You’ve heard of teams, right. Football teams, soccer teams rugby teams, team building at work. Often they have a team leader, but really the idea is all members working together to achieve a common goal.

Aircraft MRO teams can be built, but the key is to share the commitment to the objective. Without the commitment, the foundations will not be strong enough and like a building without foundations, will very likely fail!

The objective has to be a shared one, and a more important one to ALL the members than anything individual to them. Self-directed teams might fail at this point. This is the role of the team leader. He has to sell, guide, support or direct members to not just be self-motivated, but to have the commitment to a shared objective.

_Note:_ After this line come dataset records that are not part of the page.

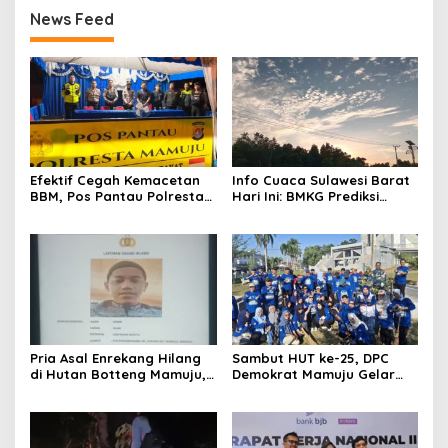
News Feed
Efektif Cegah Kemacetan
Info Cuaca Sulawesi Barat
BBM, Pos Pantau Polresta
Hari Ini: BMKG Prediksi
Mamuju Amankan Jalur
Seluruh Wilayah Berawan
SPBU Kali Mamuju
Pria Asal Enrekang Hilang
Sambut HUT ke-25, DPC
di Hutan Botteng Mamuju,
Demokrat Mamuju Gelar
Sempat Kirim SMS
Baksos Gerakan Langit Biru
Kelaparan ke Istri
Indonesia Asri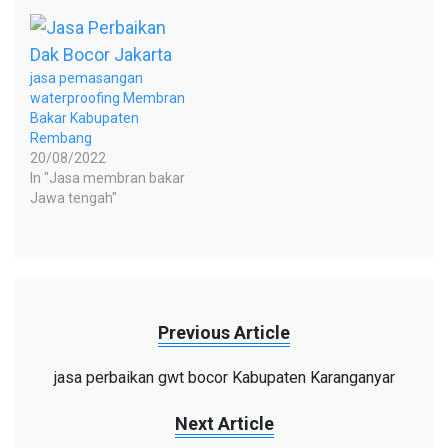
jasa pemasangan
waterproofing Membran
Bakar Kabupaten
Rembang
20/08/2022
In "Jasa membran bakar
Jawa tengah"
Previous Article
jasa perbaikan gwt bocor Kabupaten Karanganyar
Next Article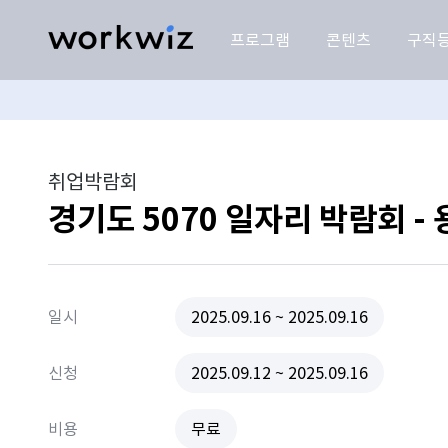
프로그램
콘텐츠
구직
취업박람회
경기도 5070 일자리 박람회 -
일시
2025.09.16 ~ 2025.09.16
신청
2025.09.12 ~ 2025.09.16
비용
무료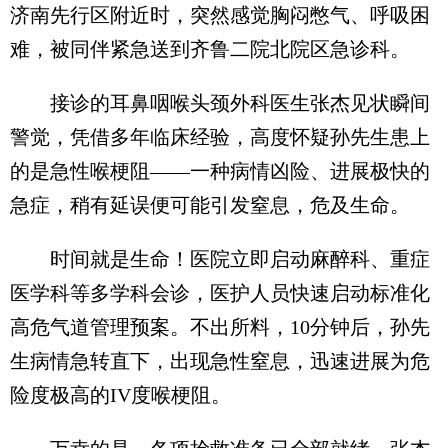
济南先行区附近时，突然感觉胸闷憋气、呼吸困
难，被同伴紧急送到齐鲁二院北院区急诊科。
接诊的耳鼻咽喉头颈外科医生张杰见状瞬间
警觉，凭借多年临床经验，高度怀疑孙先生患上
的是急性喉梗阻——一种病情凶险、进展极快的
急症，稍有延误便可能引发窒息，危及生命。
时间就是生命！医院立即启动麻醉科、重症
医学科等多学科会诊，医护人员快速启动标准化
高危气道管理预案。不出所料，10分钟后，孙先
生病情急转直下，出现急性窒息，迅速进展为危
险度极高的IV度喉梗阻。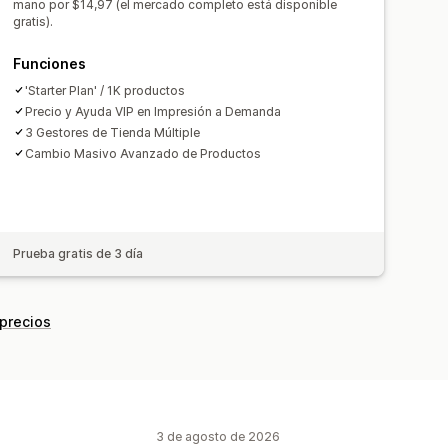
personalizado
Envíos
mano por $14,97 (el mercado completo está disponible
gratis).
Actualizaciones en tiempo real
edidos
Funciones
'Starter Plan' / 1K productos
Precio y Ayuda VIP en Impresión a Demanda
3 Gestores de Tienda Múltiple
Cambio Masivo Avanzado de Productos
Prueba gratis de 3 día
 precios
3 de agosto de 2026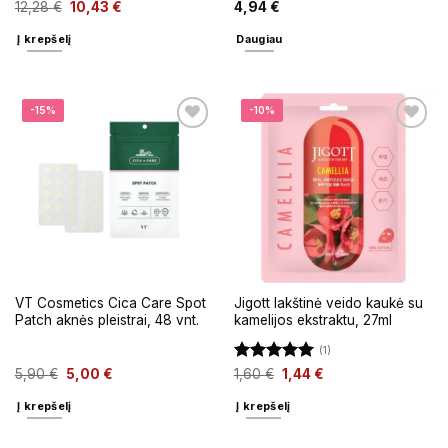
Įvertinimas:
12,28
€
10,43
€
4,94
€
5
iš 5
Į krepšelį
Daugiau
-15%
-10%
VT Cosmetics Cica Care Spot
Jigott lakštinė veido kaukė su
Patch aknės pleistrai, 48 vnt.
kamelijos ekstraktu, 27ml
(1)
Įvertinimas:
5,90
€
5,00
€
1,60
€
1,44
€
5
iš 5
Į krepšelį
Į krepšelį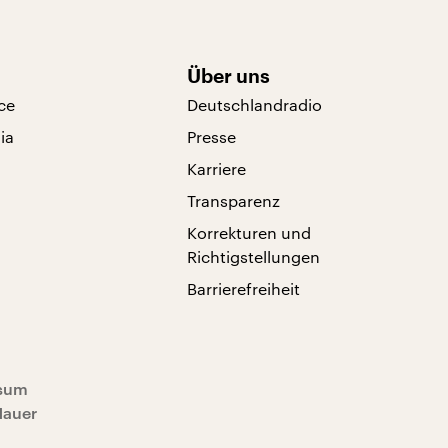
Über uns
ce
Deutschlandradio
ia
Presse
Karriere
Transparenz
Korrekturen und
Richtigstellungen
Barrierefreiheit
sum
Mauer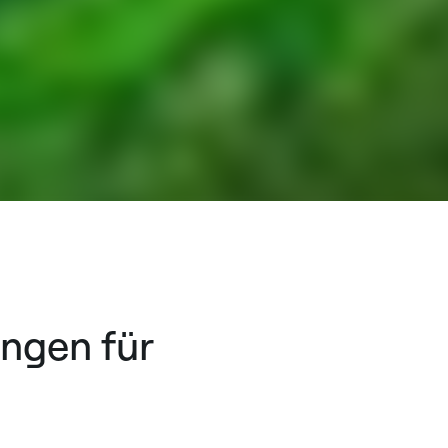
ungen für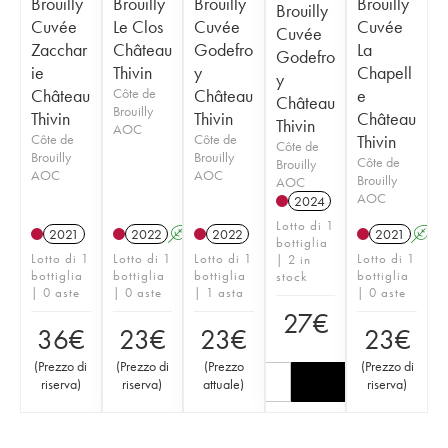
Brouilly
Brouilly
Brouilly
Brouilly
Brouilly
Cuvée
Le Clos
Cuvée
Cuvée
Cuvée
Zacchar
Château
Godefro
La
Godefro
ie
Thivin
y
Chapell
y
Château
Côte de
Château
e
Château
Brouilly
Thivin
Thivin
Château
Thivin
AOC
Côte de
Côte de
Thivin
Côte de
Brouilly
Brouilly
Côte de
Brouilly
AOC
AOC
Brouilly
AOC
AOC
2024
Lotto di 1
2021
2022
A
2022
2021
A
bottiglia
Lotto di 1
Lotto di 1
Lotto di 1
Lotto di 1
| 2 in
bottiglia
bottiglia
bottiglia
bottiglia
stock
| 0 aste
| 0 aste
| 1 asta
| 0 aste
27
€
36
€
23
€
23
€
23
€
(
Prezzo di
(
Prezzo di
(
Prezzo
(
Prezzo di
riserva
)
riserva
)
attuale
)
riserva
)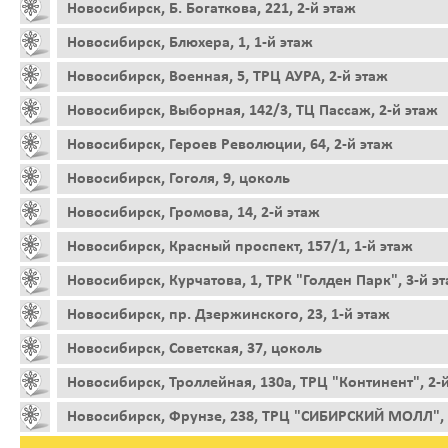
Новосибирск, Б. Богаткова, 221, 2-й этаж
Новосибирск, Блюхера, 1, 1-й этаж
Новосибирск, Военная, 5, ТРЦ АУРА, 2-й этаж
Новосибирск, Выборная, 142/3, ТЦ Пассаж, 2-й этаж
Новосибирск, Героев Революции, 64, 2-й этаж
Новосибирск, Гоголя, 9, цоколь
Новосибирск, Громова, 14, 2-й этаж
Новосибирск, Красный проспект, 157/1, 1-й этаж
Новосибирск, Курчатова, 1, ТРК "Голден Парк", 3-й э
Новосибирск, пр. Дзержинского, 23, 1-й этаж
Новосибирск, Советская, 37, цоколь
Новосибирск, Троллейная, 130а, ТРЦ "Континент", 2-
Новосибирск, Фрунзе, 238, ТРЦ "СИБИРСКИЙ МОЛЛ", 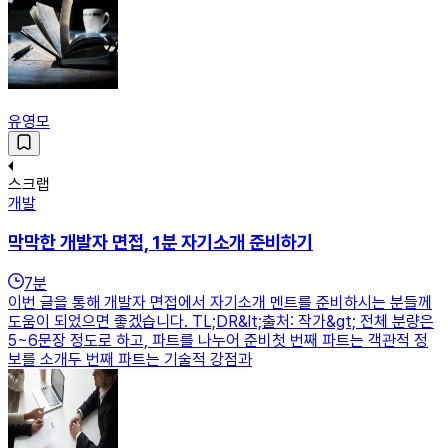
유영모
스크랩
개발
막막한 개발자 면접, 1분 자기소개 준비하기
7
분
이번 글을 통해 개발자 면접에서 자기소개 멘트를 준비하시는 분들께
도움이 되었으면 좋겠습니다. TL;DR&lt;출처: 작가&gt; 전체 분량은
5~6문장 정도로 하고, 파트를 나누어 준비첫 번째 파트는 객관적 정
보를 소개두 번째 파트는 기술적 강점과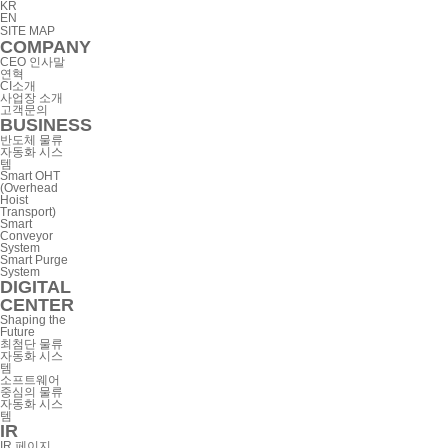
KR
EN
SITE MAP
COMPANY
CEO 인사말
연혁
CI소개
사업장 소개
고객문의
BUSINESS
반도체 물류
자동화 시스
템
Smart OHT
(Overhead
Hoist
Transport)
Smart
Conveyor
System
Smart Purge
System
DIGITAL
CENTER
Shaping the
Future
최첨단 물류
자동화 시스
템
소프트웨어
중심의 물류
자동화 시스
템
IR
IR 페이지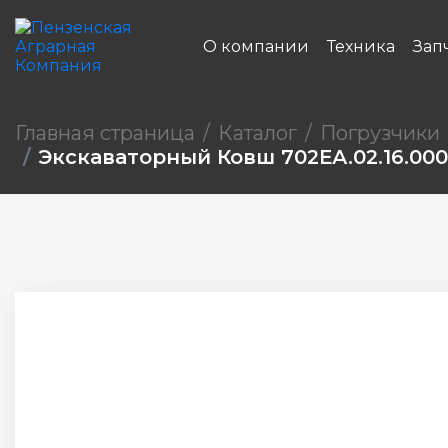
О компании
Техника
Зап
Главная страница
Каталог
Погрузчики
Экскаваторный Ковш 702ЕА.02.16.000-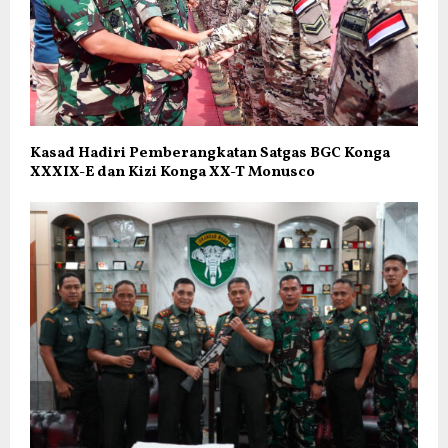
Kasad Hadiri Pemberangkatan Satgas BGC Konga
XXXIX-E dan Kizi Konga XX-T Monusco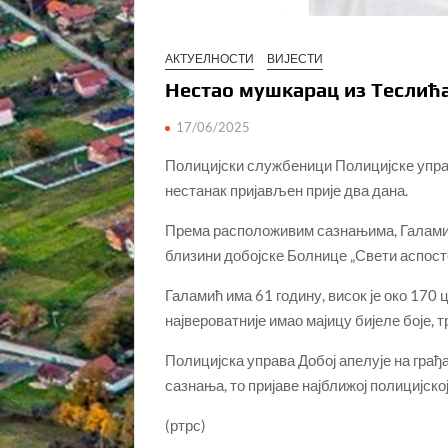
АКТУЕЛНОСТИ
ВИЈЕСТИ
Нестао мушкарац из Теслић
17/06/2025
Полицијски службеници Полицијске управе
нестанак пријављен прије два дана.
Према расположивим сазнањима, Галамић 
близини добојске Болнице „Свети аспосто
Галамић има 61 годину, висок је око 170 ц
највероватније имао мајицу бијеле боје, т
Полицијска управа Добој апелује на грађ
сазнања, то пријаве најближој полицијск
(ртрс)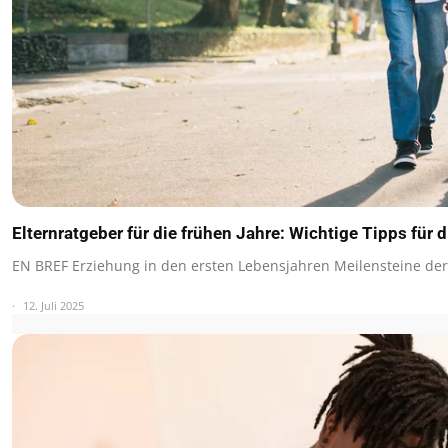
Elternratgeber für die frühen Jahre: Wichtige Tipps für 
EN BREF Erziehung in den ersten Lebensjahren Meilensteine de
12. Juli 2025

His means to achieve the shared objective are establishing ownership and enabling. Enabling can be educating, encouraging, providing resources, removing impediments to the achievement of objectives. For his part, a team leader can use health checks, performance management, and feedback.

Establishing ownership implies that the members themselves ultimately control their work, something that would produce anarchy if the common objective was not already firmly established. However, from ownership comes job satisfaction, trust in others, motivation, productivity, competitiveness. By definition, absenteeism and destructive behaviour is minimalised.

Self-directed teams succeed but, as with all groups of individuals, personalities within the team differ and a close analysis would probably expose a leader or leaders. Performance indicators and benchmarks are fine for guidance, but the ultimate incentive is that, at the end of the team task, pride in an objective achieved is strong motivation for future successes.